El 7 de mayo de 2004 se celebró en la Sede de la UNESCO, en París, una conferencia sobre "Cáncer, Medio Ambiente y Sociedad" a la que asistieron prestigiosos científicos independientes y expertos en peligros sanitarios provocados por la contaminación química: Al finalizar la misma se realizó un manifiesto conocido como "la Llamada de París", en él se insta a las administraciones a tomar medidas serias para paliar la contaminación actual y sus efectos en la salud (especialmente en el caso del cáncer, ya que los estudios indican que el 30% de los casos se deben a la alimentación), haciendo una referencia especial a los pesticidas utilizados en la agricultura. Este manifiesto ha sido firmado por más de 50.000 científicos de todo el mundo.

Ecologistas en Acción de Andalucía, al igual que otras organizaciones, han pedido reiteradamente la sustitución de este tipo de tratamientos siguiendo la dinámica que mantiene la Unión Europea de limitar e incluso penalizar las actuaciones con fuerte impacto ambiental, promoviendo aquellas que no las tengan. En este sentido, actualmente la Dirección General de Medio Ambiente de la Comisión Europea está realizando una "Estrategia para el uso sostenible de los Pesticidas" donde se refiere específicamente a las fumigaciones aéreas reconociendo el grave impacto ambiental que provocan en comparación con otros sistemas de control alternativos y contemplando entre las posibles medidas a adoptar la prohibición total. La Mesa constituida va a participar a través de la "Red de Acción Internacional sobre Plaguicidas (PAN)" aportando información para la redacción del texto final.
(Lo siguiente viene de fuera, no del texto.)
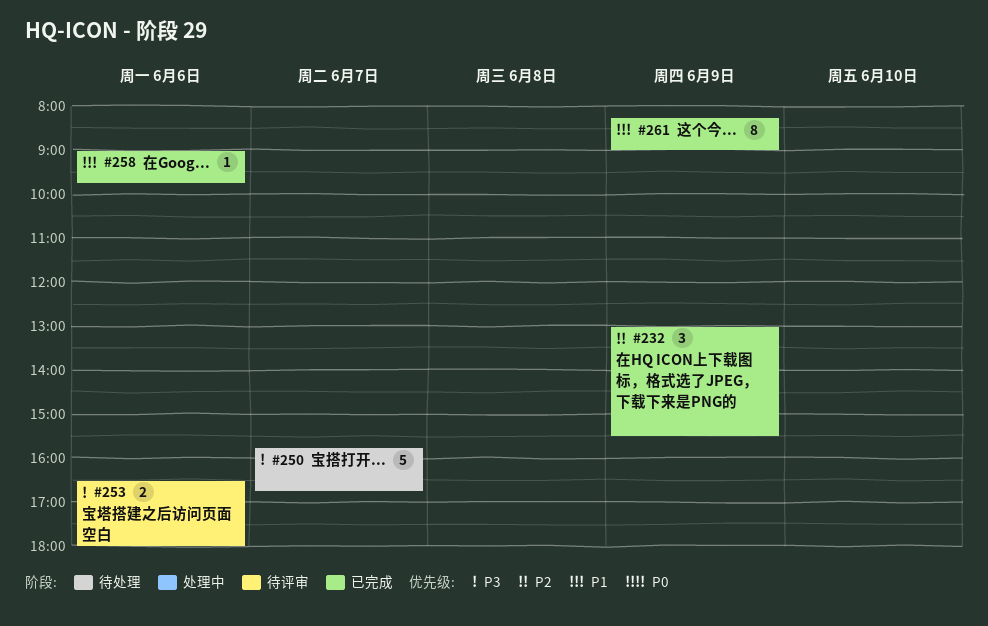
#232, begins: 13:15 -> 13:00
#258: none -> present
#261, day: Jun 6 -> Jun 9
Asimismo, la Mesa ha enviado cartas al Consejero de Agricultura y Pesca: Isaías Pérez Saldaña y a la Consejera de Medio Ambiente: Fuensanta Coves para mantener reuniones en las que se expongan los inconvenientes de las fumigaciones aéreas, pidiendo su paralización este mismo año y que se pongan en marcha medidas de alternativas y proyectos de investigación en la línea de sistemas de control compatibles con el medio ambiente, la agricultura ecológica y la población rural para la producción de un aceite de calidad.